M.C. Lyon has kept a hotel on the stage route from Westport to the Saranacs, about two miles and a half south of Lake Placid, since 1847. He has occupied the present building since 1864, and has been postmaster since 1866. His daughter, Mrs. Mary E. Lusk, conducts a store in the same building.
Milling, etc. There is considerable lumbering done in the town, many logs being shipped down the Saranac river to Plattsburg. Eugene Thew runs a shingle mill on the site of the old Freedmen's Home which Gerrit Smith attempted to found. Charles Taylor runs a saw-mill and grist-mill in the east part of the town on the west branch of the Ausable river. G.T. Challis owns and runs a saw-mill and clapboard and lath factory on Chub river. E.N. Ames runs a saw-mill on Ray Brook in the western part of the town. He is a brother of M.S. Ames before named.

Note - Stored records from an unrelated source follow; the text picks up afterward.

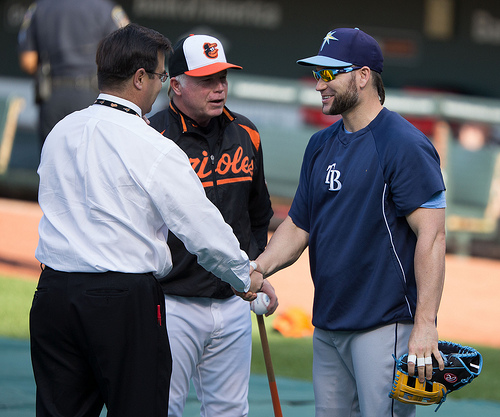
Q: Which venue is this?
A: This is a field.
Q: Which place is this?
A: It is a field.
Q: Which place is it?
A: It is a field.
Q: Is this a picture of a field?
A: Yes, it is showing a field.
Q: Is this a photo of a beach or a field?
A: It is showing a field.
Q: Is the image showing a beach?
A: No, the picture is showing a field.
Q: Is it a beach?
A: No, it is a field.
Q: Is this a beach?
A: No, it is a field.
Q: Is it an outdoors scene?
A: Yes, it is outdoors.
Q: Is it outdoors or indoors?
A: It is outdoors.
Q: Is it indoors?
A: No, it is outdoors.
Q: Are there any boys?
A: No, there are no boys.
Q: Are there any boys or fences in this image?
A: No, there are no boys or fences.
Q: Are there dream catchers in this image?
A: No, there are no dream catchers.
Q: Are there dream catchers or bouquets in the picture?
A: No, there are no dream catchers or bouquets.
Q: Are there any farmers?
A: No, there are no farmers.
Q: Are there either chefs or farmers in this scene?
A: No, there are no farmers or chefs.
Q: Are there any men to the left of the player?
A: Yes, there is a man to the left of the player.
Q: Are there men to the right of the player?
A: No, the man is to the left of the player.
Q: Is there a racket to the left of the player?
A: No, there is a man to the left of the player.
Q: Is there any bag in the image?
A: No, there are no bags.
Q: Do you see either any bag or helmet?
A: No, there are no bags or helmets.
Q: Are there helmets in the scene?
A: No, there are no helmets.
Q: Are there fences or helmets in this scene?
A: No, there are no helmets or fences.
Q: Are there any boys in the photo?
A: No, there are no boys.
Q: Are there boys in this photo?
A: No, there are no boys.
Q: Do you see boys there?
A: No, there are no boys.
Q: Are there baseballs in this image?
A: Yes, there is a baseball.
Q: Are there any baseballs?
A: Yes, there is a baseball.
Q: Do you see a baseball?
A: Yes, there is a baseball.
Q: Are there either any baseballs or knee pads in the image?
A: Yes, there is a baseball.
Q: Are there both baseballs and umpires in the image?
A: No, there is a baseball but no umpires.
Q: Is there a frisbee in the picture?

In 1879 the Adirondack or North Elba Baptist Church was organized and aided in the construction of the Union edifice on Abraham's Plain. For fifteen years the Baptists had been the most numerous denomination in the town. Encouraged by Revs. Levi Smith and W.C. McAllester, of West Plattsburg, these early members determined to organize. Their original membership was fourteen. The first deacons were Orrin Torrance and Reuben Lawrence, and the first clerk, Clarence Lawrence. The present pastor is Rev. A.C. Lyon, and his predecessor was Rev. D.B. Pope. Rev. Oscar Boutwell the Methodist pastor of Saranac Lake preaches occasionally in the Union Church. With the aid of summer guests the Baptists have erected a handsome chapel at Lake Placid.
Following is a list of the supervisors of this town from its formation to the present time: John Thompson, 1850; Timothy Nash, 1851-52; Daniel Ames, 1853 to 1855 inclusive; Daniel Osgood, 1856; Milo Merrill, 1857; Daniel Ames, 1858-59; Milote Baker, 1860 to 1862 inclusive; Daniel Ames, 1863; T.S. Nash, 1864-65; Daniel Ames, 1866-67; Alexis Hinckley, 1868; Andrew J. Baker, 1869-70; Joseph V. Nash, 1871-72; Moses S. Ames, 1873-74; Judson C. Ware, 1875-76; Myron T. Brewster, 1877; M.S. Ames, 1878-79; Byron R. Brewster, 1880-81; Benjamin T. Brewster, 1882; Henry Allen, 1883-84; George S. Stevens, 1885.